Ponad dwieście osób przyszło w Głuchowie na spotkanie z wójtem gminy Łańcut. Spotkanie dotyczyło kontrowersji wokół procedury odwoławczej, jaką wójt Jakub Czarnota wszczął kilka dni temu wobec dyrektorki miejscowego Zespołu Szkół.
Mimo nalegań ze strony zgromadzonych w szkole rodziców, nauczycieli i uczniów, wójt nie podał konkretnych zarzutów wobec dyrektorki Marii Buk-Kalinowskiej, zasłaniając się tajemnicą postępowania, jakie ma prowadzić prokuratura i urząd skarbowy.
Według nieoficjalnych informacji, chodzi o przekroczenie dyscypliny finansowej polegającej na tym, że dyrektor Zespołu Szkół w Głuchowie nie przekazała do gminy sześciu tysięcy złotych, jakie szkoła zarobiła na wynajmie sali gimnastycznej. Nie został też uregulowany podatek w wysokości kilkuset złotych.
23 stycznia w gabinecie dyrektorki pojawili się wicewójt i radca prawny gminy, rzekomo nakłaniając ją do rezygnacji ze stanowiska. Następnego dnia została wobec niej wszczęta procedura odwoławcza, a podczas poniedziałkowej sesji Rady Gminy Łańcut o powody tych działań pytali mieszkańcy. Te pytania pojawiły się także podczas wczorajszego spotkania z wójtem w szkole.
Wójt Jakub Czarnota powiedział jedynie, że chodzi o kwestie finansowe związane z zarządzaniem szkołą. I zaznaczył, że nie zamierza zwalniać dyrektorki szkoły przed ustaleniami zewnętrznych instytucji.
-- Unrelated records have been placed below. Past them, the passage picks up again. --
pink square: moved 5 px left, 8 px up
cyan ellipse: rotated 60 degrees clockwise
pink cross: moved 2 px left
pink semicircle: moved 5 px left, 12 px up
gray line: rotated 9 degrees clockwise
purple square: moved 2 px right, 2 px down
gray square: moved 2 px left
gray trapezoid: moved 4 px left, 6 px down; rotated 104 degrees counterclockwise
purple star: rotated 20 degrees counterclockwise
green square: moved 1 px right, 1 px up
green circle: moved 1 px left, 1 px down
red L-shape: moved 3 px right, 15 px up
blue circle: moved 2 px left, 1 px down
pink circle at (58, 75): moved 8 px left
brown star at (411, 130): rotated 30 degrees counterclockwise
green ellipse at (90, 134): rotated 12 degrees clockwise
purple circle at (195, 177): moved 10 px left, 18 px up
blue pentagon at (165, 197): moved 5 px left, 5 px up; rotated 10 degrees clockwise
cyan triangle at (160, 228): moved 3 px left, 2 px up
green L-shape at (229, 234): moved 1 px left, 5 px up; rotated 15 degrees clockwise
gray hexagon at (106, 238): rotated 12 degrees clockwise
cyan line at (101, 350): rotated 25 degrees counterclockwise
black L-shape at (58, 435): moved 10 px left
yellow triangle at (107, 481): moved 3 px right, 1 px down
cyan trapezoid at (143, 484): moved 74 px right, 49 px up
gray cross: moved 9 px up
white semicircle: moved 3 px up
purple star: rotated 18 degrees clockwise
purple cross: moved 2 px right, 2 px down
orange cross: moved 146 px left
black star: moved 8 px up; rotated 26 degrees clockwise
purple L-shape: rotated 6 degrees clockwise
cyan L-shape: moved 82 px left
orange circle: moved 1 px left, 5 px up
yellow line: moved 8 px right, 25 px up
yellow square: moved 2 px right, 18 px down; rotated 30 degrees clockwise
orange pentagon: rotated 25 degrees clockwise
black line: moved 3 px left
Wójt gminy Łańcut skierował też prośbę o opinię w tej sprawie do podkarpackiego kuratora oświaty. Nasza redakcja otrzymała pocztą elektroniczną komunikat podpisany przez starszego wizytatora kuratorium Mariolę Kiełboń o tym, że kurator Małgorzata Rauch negatywnie zaopiniowała odwołanie ze stanowiska dyrektora Zespołu Szkół im. Św. Jadwigi Królowej w Głuchowie.